Gathering dust in the back of our warehouse is John’s Challenger - the very one from the formation of the company. This is truly “MCG 1.” And for this car, money’s no object, because it’s not mine (ha ha). John’s given me an open checkbook to build the coolest ‘71 I could conjure up. While it will beckon back to the RTS cars of Dodge’s early show circuit days, MCG 1 will showcase the best of the best available from MCG advertisers today. It will have a full tube front end, House of Kolor Tangelo paint, and the trickest stroker Hemi John Arruzza has ever built. The motor’s a big inch Hemi roller with a siamesed block. This beast is guaranteed to hurt anyone who tries to test it! You’ll be able to follow the build of both of these conceptually opposed project cars through the magazine this year, so stay tuned and watch them come to life . . . I guarantee, you’ll get some ideas for your car.

This special issue isn’t, as you might expect, designed to reflect back on all the cool stuff we’ve done over the last twenty years - our twenty-fifth anniversary supplemental issue will take care of that. It will recap the coolest Mopars that we’ve covered over the years and will turn our early legendary black and white features into never-before-seen color layouts. Instead, this issue is to celebrate what all of you have achieved and the future of MCG. MCG has evolved from a simple newsletter, certainly by hard work from everybody behind the scenes, but most of all because of the Mopar readers and the advertisers who wanted something more entertaining and more informative than the corporate sanitized mags can offer. You’ve supported us with your subscriptions and advertising dollars, and we’re very aware and appreciative of that. The big magazine houses knock on our door about once a year with briefcases full of money, but that’s not what it’s about. Unlike everyone else, all we publish is this Mopar mag. You guys are more family to us than customers, so we hold the wolves at bay. Mopar Collector’s Guide is proud to stand alone as the last great independent American muscle car magazine. Being independent certainly makes the business climate harder to operate in, but it allows us to be brutally honest about who’s screwing who, remain politically incorrect, and delve off into thought-provoking editorials that the other guys’ legal departments wouldn’t let them touch with a ten-foot poll.

So what’s next you ask? With your help, the sky’s the limit. Keep subscribing and signing up your friends, and we’ll keep adding more pages, more Mopar, more fun in the form of cruises, concerts, and parties like our Playboy Mansion show.

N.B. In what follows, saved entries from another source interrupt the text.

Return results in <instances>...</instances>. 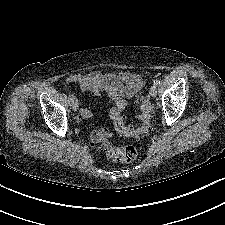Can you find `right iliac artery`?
<instances>
[{"instance_id":"obj_1","label":"right iliac artery","mask_w":225,"mask_h":225,"mask_svg":"<svg viewBox=\"0 0 225 225\" xmlns=\"http://www.w3.org/2000/svg\"><path fill=\"white\" fill-rule=\"evenodd\" d=\"M73 97V95L72 94H69V99L71 100V98Z\"/></svg>"}]
</instances>
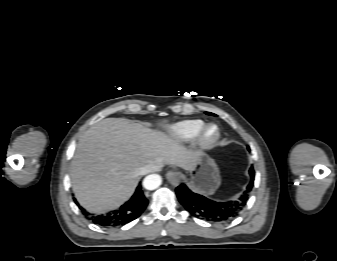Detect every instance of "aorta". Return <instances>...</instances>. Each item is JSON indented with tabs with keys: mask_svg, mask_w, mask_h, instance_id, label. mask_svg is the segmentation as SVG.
Returning a JSON list of instances; mask_svg holds the SVG:
<instances>
[{
	"mask_svg": "<svg viewBox=\"0 0 337 261\" xmlns=\"http://www.w3.org/2000/svg\"><path fill=\"white\" fill-rule=\"evenodd\" d=\"M161 183H162V178L158 174L148 175L143 180V186L147 190H155L161 185Z\"/></svg>",
	"mask_w": 337,
	"mask_h": 261,
	"instance_id": "1",
	"label": "aorta"
}]
</instances>
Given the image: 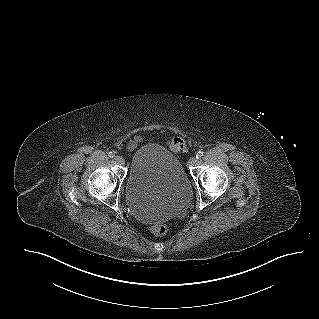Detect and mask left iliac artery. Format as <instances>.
I'll return each instance as SVG.
<instances>
[{
  "mask_svg": "<svg viewBox=\"0 0 319 319\" xmlns=\"http://www.w3.org/2000/svg\"><path fill=\"white\" fill-rule=\"evenodd\" d=\"M203 154H204V153H203L202 151L197 152L196 158H197V159L201 158V157L203 156Z\"/></svg>",
  "mask_w": 319,
  "mask_h": 319,
  "instance_id": "44dca946",
  "label": "left iliac artery"
}]
</instances>
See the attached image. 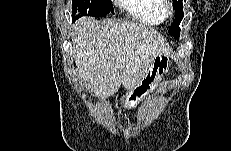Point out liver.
Listing matches in <instances>:
<instances>
[{
  "instance_id": "6515ba94",
  "label": "liver",
  "mask_w": 231,
  "mask_h": 151,
  "mask_svg": "<svg viewBox=\"0 0 231 151\" xmlns=\"http://www.w3.org/2000/svg\"><path fill=\"white\" fill-rule=\"evenodd\" d=\"M71 33L79 76L96 94L109 97L121 84L130 91L145 76L154 58L169 53L153 28L135 22L82 17Z\"/></svg>"
}]
</instances>
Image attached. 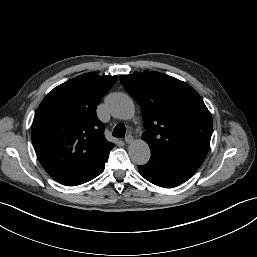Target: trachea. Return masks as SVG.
<instances>
[{
    "instance_id": "trachea-1",
    "label": "trachea",
    "mask_w": 257,
    "mask_h": 257,
    "mask_svg": "<svg viewBox=\"0 0 257 257\" xmlns=\"http://www.w3.org/2000/svg\"><path fill=\"white\" fill-rule=\"evenodd\" d=\"M125 133H126V127L124 126V124L118 123L115 126V128L112 132V135L117 138H123L125 136Z\"/></svg>"
}]
</instances>
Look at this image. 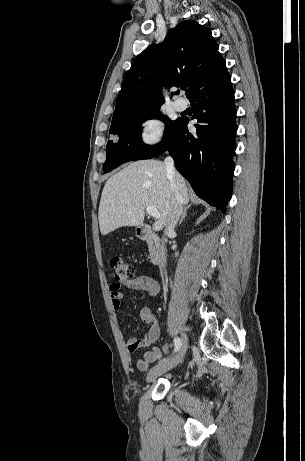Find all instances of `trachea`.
Returning <instances> with one entry per match:
<instances>
[{
	"instance_id": "1",
	"label": "trachea",
	"mask_w": 305,
	"mask_h": 461,
	"mask_svg": "<svg viewBox=\"0 0 305 461\" xmlns=\"http://www.w3.org/2000/svg\"><path fill=\"white\" fill-rule=\"evenodd\" d=\"M182 90H186V87H182Z\"/></svg>"
}]
</instances>
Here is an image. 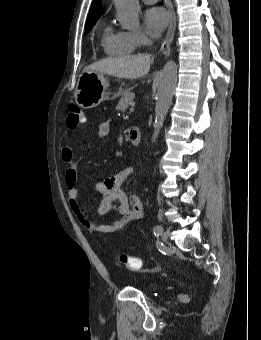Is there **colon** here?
<instances>
[{
    "label": "colon",
    "mask_w": 261,
    "mask_h": 340,
    "mask_svg": "<svg viewBox=\"0 0 261 340\" xmlns=\"http://www.w3.org/2000/svg\"><path fill=\"white\" fill-rule=\"evenodd\" d=\"M85 115L77 105H70L67 110L66 124L68 128L75 129L85 122ZM120 261L124 267L129 270H138L142 261L139 257L122 254Z\"/></svg>",
    "instance_id": "5ec220e1"
}]
</instances>
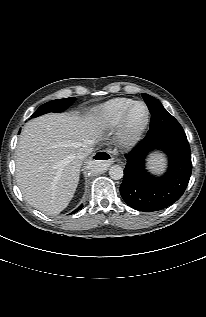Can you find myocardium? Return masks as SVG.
Masks as SVG:
<instances>
[{
  "mask_svg": "<svg viewBox=\"0 0 206 317\" xmlns=\"http://www.w3.org/2000/svg\"><path fill=\"white\" fill-rule=\"evenodd\" d=\"M142 105L145 110V118L143 121L137 125H132L130 122V117L132 114V111L136 106ZM150 120V110L146 103L141 101H136L132 103L126 111L123 113L120 121L118 122V139L122 145H132L136 141L139 140L143 132L148 126Z\"/></svg>",
  "mask_w": 206,
  "mask_h": 317,
  "instance_id": "obj_1",
  "label": "myocardium"
}]
</instances>
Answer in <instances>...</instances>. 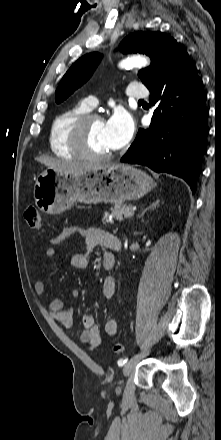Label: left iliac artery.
Segmentation results:
<instances>
[{
	"label": "left iliac artery",
	"mask_w": 221,
	"mask_h": 440,
	"mask_svg": "<svg viewBox=\"0 0 221 440\" xmlns=\"http://www.w3.org/2000/svg\"><path fill=\"white\" fill-rule=\"evenodd\" d=\"M127 363V359H120L119 361H118V365L119 366H123V365H125Z\"/></svg>",
	"instance_id": "obj_1"
}]
</instances>
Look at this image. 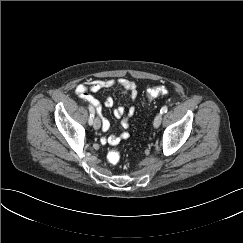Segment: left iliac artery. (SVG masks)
I'll list each match as a JSON object with an SVG mask.
<instances>
[{
    "label": "left iliac artery",
    "instance_id": "44dca946",
    "mask_svg": "<svg viewBox=\"0 0 243 243\" xmlns=\"http://www.w3.org/2000/svg\"><path fill=\"white\" fill-rule=\"evenodd\" d=\"M167 110H168V107L165 105V106H163V107L161 108L160 113H161V114H164V113L167 112Z\"/></svg>",
    "mask_w": 243,
    "mask_h": 243
}]
</instances>
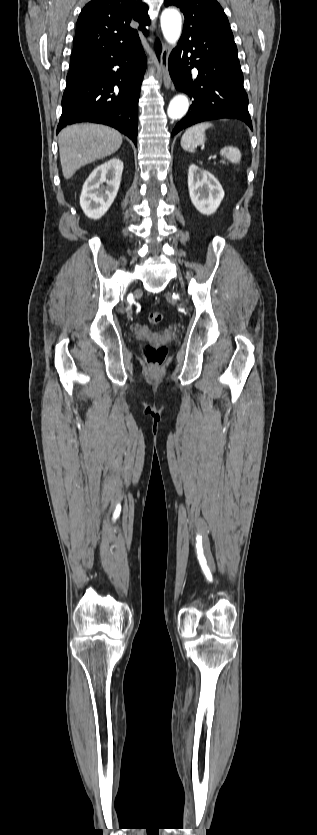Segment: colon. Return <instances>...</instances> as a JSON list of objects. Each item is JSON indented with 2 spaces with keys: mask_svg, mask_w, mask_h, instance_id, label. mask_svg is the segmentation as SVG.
I'll return each instance as SVG.
<instances>
[{
  "mask_svg": "<svg viewBox=\"0 0 317 835\" xmlns=\"http://www.w3.org/2000/svg\"><path fill=\"white\" fill-rule=\"evenodd\" d=\"M162 314L160 312H152L148 316L151 324H158L162 321ZM142 353L150 366H160L166 357L167 349L164 345H153L146 343L142 347Z\"/></svg>",
  "mask_w": 317,
  "mask_h": 835,
  "instance_id": "1",
  "label": "colon"
}]
</instances>
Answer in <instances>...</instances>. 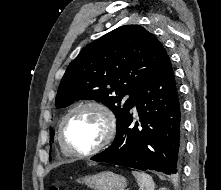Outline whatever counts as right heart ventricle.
<instances>
[{
  "label": "right heart ventricle",
  "mask_w": 221,
  "mask_h": 190,
  "mask_svg": "<svg viewBox=\"0 0 221 190\" xmlns=\"http://www.w3.org/2000/svg\"><path fill=\"white\" fill-rule=\"evenodd\" d=\"M60 149H61V151H62V153H64V154H66V155H68L63 149H62V147L60 146Z\"/></svg>",
  "instance_id": "right-heart-ventricle-1"
}]
</instances>
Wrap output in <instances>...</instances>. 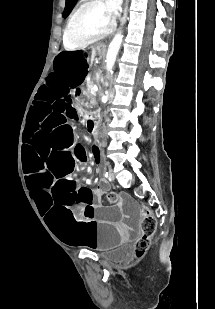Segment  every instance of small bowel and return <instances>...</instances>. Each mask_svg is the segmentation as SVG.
I'll return each instance as SVG.
<instances>
[{"label": "small bowel", "mask_w": 215, "mask_h": 309, "mask_svg": "<svg viewBox=\"0 0 215 309\" xmlns=\"http://www.w3.org/2000/svg\"><path fill=\"white\" fill-rule=\"evenodd\" d=\"M105 190H106V186H104V185L96 187L92 190V195H93L96 202L100 201V198H101L102 194L105 192Z\"/></svg>", "instance_id": "c3829d8e"}]
</instances>
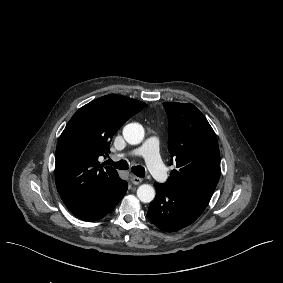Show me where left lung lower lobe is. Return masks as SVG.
<instances>
[{"mask_svg": "<svg viewBox=\"0 0 283 283\" xmlns=\"http://www.w3.org/2000/svg\"><path fill=\"white\" fill-rule=\"evenodd\" d=\"M156 197L150 203L148 219L166 232L178 231L193 223L207 203L187 192L155 183Z\"/></svg>", "mask_w": 283, "mask_h": 283, "instance_id": "1", "label": "left lung lower lobe"}]
</instances>
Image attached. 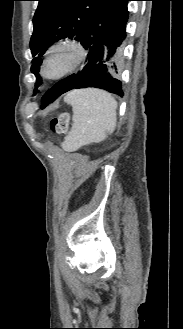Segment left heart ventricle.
Listing matches in <instances>:
<instances>
[{
    "label": "left heart ventricle",
    "instance_id": "left-heart-ventricle-1",
    "mask_svg": "<svg viewBox=\"0 0 183 329\" xmlns=\"http://www.w3.org/2000/svg\"><path fill=\"white\" fill-rule=\"evenodd\" d=\"M76 59V52L69 47H62L55 51L49 58L45 72L48 75L58 74L69 68Z\"/></svg>",
    "mask_w": 183,
    "mask_h": 329
}]
</instances>
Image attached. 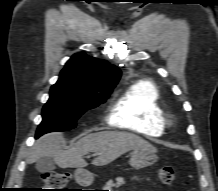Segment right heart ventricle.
Returning a JSON list of instances; mask_svg holds the SVG:
<instances>
[{
    "mask_svg": "<svg viewBox=\"0 0 218 191\" xmlns=\"http://www.w3.org/2000/svg\"><path fill=\"white\" fill-rule=\"evenodd\" d=\"M164 116L165 110L156 85L150 81H138L116 100L109 122L119 128L153 137L164 132Z\"/></svg>",
    "mask_w": 218,
    "mask_h": 191,
    "instance_id": "obj_1",
    "label": "right heart ventricle"
}]
</instances>
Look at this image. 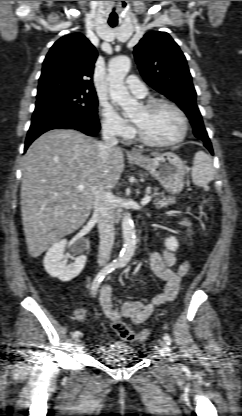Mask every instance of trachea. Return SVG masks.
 I'll return each mask as SVG.
<instances>
[{
	"label": "trachea",
	"mask_w": 242,
	"mask_h": 416,
	"mask_svg": "<svg viewBox=\"0 0 242 416\" xmlns=\"http://www.w3.org/2000/svg\"><path fill=\"white\" fill-rule=\"evenodd\" d=\"M109 25L113 28V27H115L117 25V23H111V22H109Z\"/></svg>",
	"instance_id": "obj_1"
}]
</instances>
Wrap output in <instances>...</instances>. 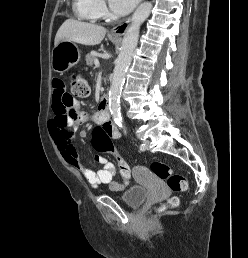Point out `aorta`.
I'll list each match as a JSON object with an SVG mask.
<instances>
[{
    "label": "aorta",
    "mask_w": 248,
    "mask_h": 258,
    "mask_svg": "<svg viewBox=\"0 0 248 258\" xmlns=\"http://www.w3.org/2000/svg\"><path fill=\"white\" fill-rule=\"evenodd\" d=\"M151 9V2H145L136 9L131 24L123 38L122 47L116 60L109 90V108L115 123L120 127L122 126L120 94L125 80V74L132 61L133 52L138 43L140 27L150 15Z\"/></svg>",
    "instance_id": "obj_1"
}]
</instances>
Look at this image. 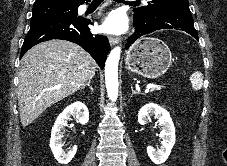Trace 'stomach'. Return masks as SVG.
I'll return each mask as SVG.
<instances>
[{
  "label": "stomach",
  "mask_w": 227,
  "mask_h": 166,
  "mask_svg": "<svg viewBox=\"0 0 227 166\" xmlns=\"http://www.w3.org/2000/svg\"><path fill=\"white\" fill-rule=\"evenodd\" d=\"M172 64L169 47L160 39L144 37L135 42L126 54V68L146 78L162 76Z\"/></svg>",
  "instance_id": "obj_1"
}]
</instances>
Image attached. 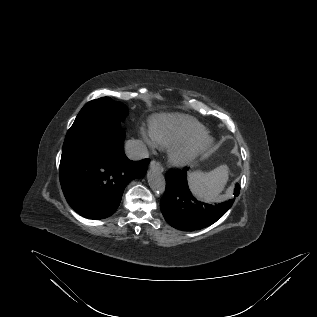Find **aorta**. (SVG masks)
<instances>
[{
  "instance_id": "aorta-1",
  "label": "aorta",
  "mask_w": 317,
  "mask_h": 317,
  "mask_svg": "<svg viewBox=\"0 0 317 317\" xmlns=\"http://www.w3.org/2000/svg\"><path fill=\"white\" fill-rule=\"evenodd\" d=\"M150 188L156 193H164L166 187L165 177L159 167L153 166L147 173Z\"/></svg>"
}]
</instances>
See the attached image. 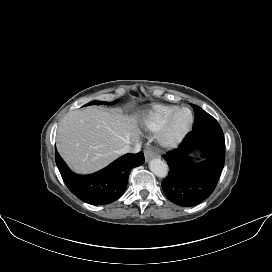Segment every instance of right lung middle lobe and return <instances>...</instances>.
<instances>
[{"label": "right lung middle lobe", "instance_id": "dd1d6c3e", "mask_svg": "<svg viewBox=\"0 0 272 272\" xmlns=\"http://www.w3.org/2000/svg\"><path fill=\"white\" fill-rule=\"evenodd\" d=\"M117 102V100L116 101H114V102H110V103H108V104H113V103H116ZM102 105V104H107L106 102H104V101H93V102H90V103H88V104H86V105H84V106H89V105Z\"/></svg>", "mask_w": 272, "mask_h": 272}]
</instances>
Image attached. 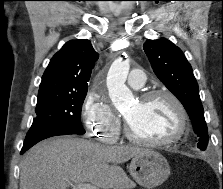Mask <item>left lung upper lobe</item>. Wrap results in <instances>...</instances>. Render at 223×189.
<instances>
[{
    "label": "left lung upper lobe",
    "mask_w": 223,
    "mask_h": 189,
    "mask_svg": "<svg viewBox=\"0 0 223 189\" xmlns=\"http://www.w3.org/2000/svg\"><path fill=\"white\" fill-rule=\"evenodd\" d=\"M143 49L156 76L180 100L188 112L195 133L199 137L197 146L205 150L208 144V128L198 84L185 55L180 48L164 38L148 39Z\"/></svg>",
    "instance_id": "1"
}]
</instances>
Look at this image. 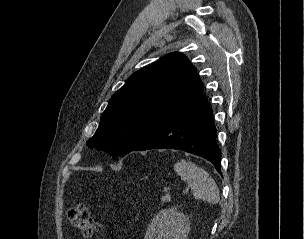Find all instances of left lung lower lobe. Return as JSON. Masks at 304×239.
I'll list each match as a JSON object with an SVG mask.
<instances>
[{
	"label": "left lung lower lobe",
	"mask_w": 304,
	"mask_h": 239,
	"mask_svg": "<svg viewBox=\"0 0 304 239\" xmlns=\"http://www.w3.org/2000/svg\"><path fill=\"white\" fill-rule=\"evenodd\" d=\"M213 111L201 94L132 151L148 149L183 150L209 160L221 174V151L216 144Z\"/></svg>",
	"instance_id": "0a47b994"
}]
</instances>
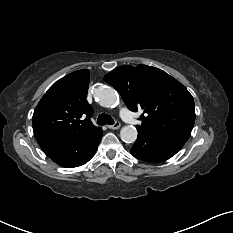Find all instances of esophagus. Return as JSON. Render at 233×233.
<instances>
[{
	"mask_svg": "<svg viewBox=\"0 0 233 233\" xmlns=\"http://www.w3.org/2000/svg\"><path fill=\"white\" fill-rule=\"evenodd\" d=\"M120 126H121L120 122L116 121L113 125H109L108 128L112 130H117L120 128Z\"/></svg>",
	"mask_w": 233,
	"mask_h": 233,
	"instance_id": "esophagus-1",
	"label": "esophagus"
}]
</instances>
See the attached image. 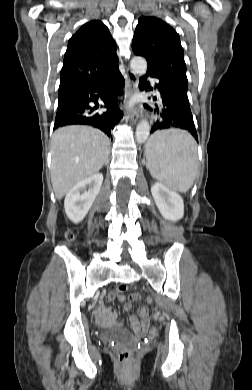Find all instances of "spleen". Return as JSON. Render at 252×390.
I'll list each match as a JSON object with an SVG mask.
<instances>
[{"label": "spleen", "mask_w": 252, "mask_h": 390, "mask_svg": "<svg viewBox=\"0 0 252 390\" xmlns=\"http://www.w3.org/2000/svg\"><path fill=\"white\" fill-rule=\"evenodd\" d=\"M150 174L168 188L186 192L197 173V146L185 131L170 129L154 133L145 148Z\"/></svg>", "instance_id": "1"}]
</instances>
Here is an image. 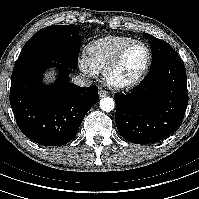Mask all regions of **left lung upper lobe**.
Instances as JSON below:
<instances>
[{"mask_svg":"<svg viewBox=\"0 0 199 199\" xmlns=\"http://www.w3.org/2000/svg\"><path fill=\"white\" fill-rule=\"evenodd\" d=\"M144 36L150 39V45L152 47V64L159 63L160 61L178 55L176 51L165 41L158 39L150 34L144 33Z\"/></svg>","mask_w":199,"mask_h":199,"instance_id":"obj_1","label":"left lung upper lobe"}]
</instances>
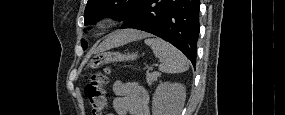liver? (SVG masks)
<instances>
[{
    "mask_svg": "<svg viewBox=\"0 0 285 115\" xmlns=\"http://www.w3.org/2000/svg\"><path fill=\"white\" fill-rule=\"evenodd\" d=\"M148 34L137 30H121L109 35L95 50L96 53L104 52L114 47L125 45L129 42L143 39Z\"/></svg>",
    "mask_w": 285,
    "mask_h": 115,
    "instance_id": "6515ba94",
    "label": "liver"
}]
</instances>
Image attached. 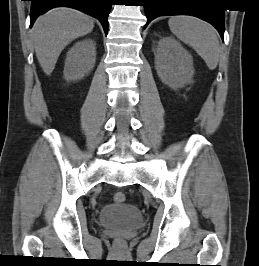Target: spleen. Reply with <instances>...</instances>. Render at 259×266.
<instances>
[{
    "label": "spleen",
    "mask_w": 259,
    "mask_h": 266,
    "mask_svg": "<svg viewBox=\"0 0 259 266\" xmlns=\"http://www.w3.org/2000/svg\"><path fill=\"white\" fill-rule=\"evenodd\" d=\"M168 24L171 32L183 43L192 47L210 70L217 67L220 44L212 25L187 15L173 16L169 19Z\"/></svg>",
    "instance_id": "3e777b00"
}]
</instances>
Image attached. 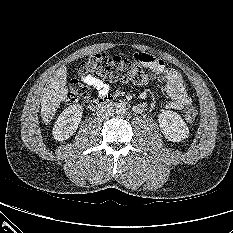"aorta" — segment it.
Wrapping results in <instances>:
<instances>
[{"mask_svg": "<svg viewBox=\"0 0 233 233\" xmlns=\"http://www.w3.org/2000/svg\"><path fill=\"white\" fill-rule=\"evenodd\" d=\"M126 110H127L126 105L122 103L118 104L115 108V112L119 116L124 115L126 113Z\"/></svg>", "mask_w": 233, "mask_h": 233, "instance_id": "1", "label": "aorta"}]
</instances>
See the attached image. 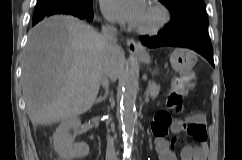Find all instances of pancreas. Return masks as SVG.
Wrapping results in <instances>:
<instances>
[{
    "label": "pancreas",
    "instance_id": "obj_1",
    "mask_svg": "<svg viewBox=\"0 0 242 160\" xmlns=\"http://www.w3.org/2000/svg\"><path fill=\"white\" fill-rule=\"evenodd\" d=\"M160 91V87L154 83V82H150L149 86H148V95L151 96L152 99H155Z\"/></svg>",
    "mask_w": 242,
    "mask_h": 160
}]
</instances>
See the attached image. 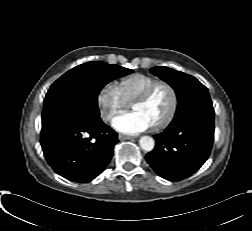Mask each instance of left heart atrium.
<instances>
[{
  "mask_svg": "<svg viewBox=\"0 0 252 231\" xmlns=\"http://www.w3.org/2000/svg\"><path fill=\"white\" fill-rule=\"evenodd\" d=\"M113 128L124 134H138L151 127L150 122L137 111L121 114L112 121Z\"/></svg>",
  "mask_w": 252,
  "mask_h": 231,
  "instance_id": "left-heart-atrium-1",
  "label": "left heart atrium"
}]
</instances>
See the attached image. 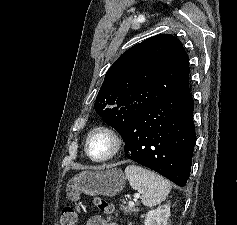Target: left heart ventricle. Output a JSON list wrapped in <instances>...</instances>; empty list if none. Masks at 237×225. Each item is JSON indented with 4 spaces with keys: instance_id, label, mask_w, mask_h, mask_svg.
Masks as SVG:
<instances>
[{
    "instance_id": "left-heart-ventricle-1",
    "label": "left heart ventricle",
    "mask_w": 237,
    "mask_h": 225,
    "mask_svg": "<svg viewBox=\"0 0 237 225\" xmlns=\"http://www.w3.org/2000/svg\"><path fill=\"white\" fill-rule=\"evenodd\" d=\"M110 149V141L103 135L94 137L90 144L91 154L95 157L105 155Z\"/></svg>"
}]
</instances>
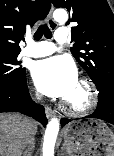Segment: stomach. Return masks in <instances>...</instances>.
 Returning a JSON list of instances; mask_svg holds the SVG:
<instances>
[{"label": "stomach", "instance_id": "0dacf381", "mask_svg": "<svg viewBox=\"0 0 114 156\" xmlns=\"http://www.w3.org/2000/svg\"><path fill=\"white\" fill-rule=\"evenodd\" d=\"M63 135L68 156H114V133L104 121H73Z\"/></svg>", "mask_w": 114, "mask_h": 156}]
</instances>
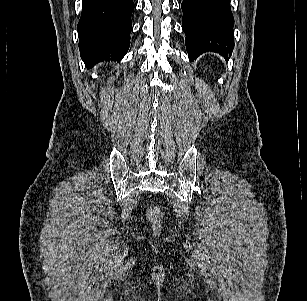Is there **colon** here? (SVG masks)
<instances>
[{"mask_svg":"<svg viewBox=\"0 0 307 301\" xmlns=\"http://www.w3.org/2000/svg\"><path fill=\"white\" fill-rule=\"evenodd\" d=\"M150 217L154 220L158 219L159 217V214L156 210H152L151 213H150Z\"/></svg>","mask_w":307,"mask_h":301,"instance_id":"5ec220e1","label":"colon"}]
</instances>
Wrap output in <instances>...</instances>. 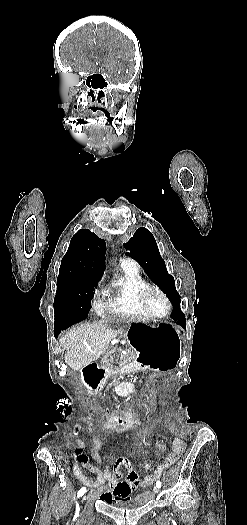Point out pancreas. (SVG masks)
I'll return each mask as SVG.
<instances>
[{
    "label": "pancreas",
    "instance_id": "obj_1",
    "mask_svg": "<svg viewBox=\"0 0 247 525\" xmlns=\"http://www.w3.org/2000/svg\"><path fill=\"white\" fill-rule=\"evenodd\" d=\"M121 352H126L127 354H122V356H119V359L126 361L137 360V355H135V352L132 348L121 349ZM102 358H104V364H109L108 355H102ZM111 359H114V356H111Z\"/></svg>",
    "mask_w": 247,
    "mask_h": 525
}]
</instances>
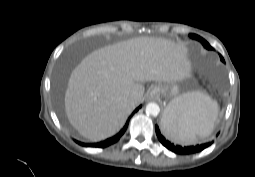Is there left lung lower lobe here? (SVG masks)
Returning <instances> with one entry per match:
<instances>
[{"label":"left lung lower lobe","instance_id":"1","mask_svg":"<svg viewBox=\"0 0 255 177\" xmlns=\"http://www.w3.org/2000/svg\"><path fill=\"white\" fill-rule=\"evenodd\" d=\"M155 130H156V134L157 137L159 139V141L170 151L179 154V155H190V154H194V153H198L201 152L202 150H204L205 148L209 147L212 142H208L205 144H200V145H196V146H187V147H183L180 145H175L172 142H170L169 140H167L163 135H161L160 130L158 128V126H155Z\"/></svg>","mask_w":255,"mask_h":177}]
</instances>
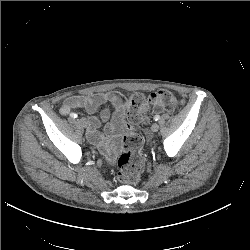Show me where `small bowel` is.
<instances>
[{
    "instance_id": "1",
    "label": "small bowel",
    "mask_w": 250,
    "mask_h": 250,
    "mask_svg": "<svg viewBox=\"0 0 250 250\" xmlns=\"http://www.w3.org/2000/svg\"><path fill=\"white\" fill-rule=\"evenodd\" d=\"M106 103H111L118 113H122L124 109V98L121 93L112 91L107 93H95L89 95H74L70 96L61 105L59 112L62 115L71 114L72 111L77 109H84L89 114L87 119L88 140L96 145L103 154L107 156L109 160L114 159V153L111 151L105 142L104 135L99 131L101 122H106L109 117V110L103 109L100 113V117L96 116V113ZM114 132V126L111 123L105 125V133L112 134Z\"/></svg>"
}]
</instances>
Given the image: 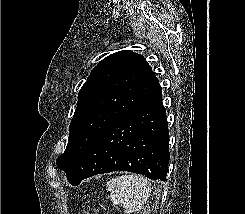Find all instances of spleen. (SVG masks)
<instances>
[{"instance_id": "spleen-1", "label": "spleen", "mask_w": 245, "mask_h": 214, "mask_svg": "<svg viewBox=\"0 0 245 214\" xmlns=\"http://www.w3.org/2000/svg\"><path fill=\"white\" fill-rule=\"evenodd\" d=\"M114 205L123 204L125 213L136 214L144 208L151 193V183L140 175H121L107 182Z\"/></svg>"}]
</instances>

Over the past year, we’ve been working on an internet-based newsstand and supporting software that will allow you to read all of your favorite magazines online, page-by-page, just like they are printed, on your own computer. Imagine, whatever subject you’re interested in, just typing it up and being able to purchase magazines and read them instantly! So, as you can see, we’re nowhere near ready to reflect yet - we’re not done growing.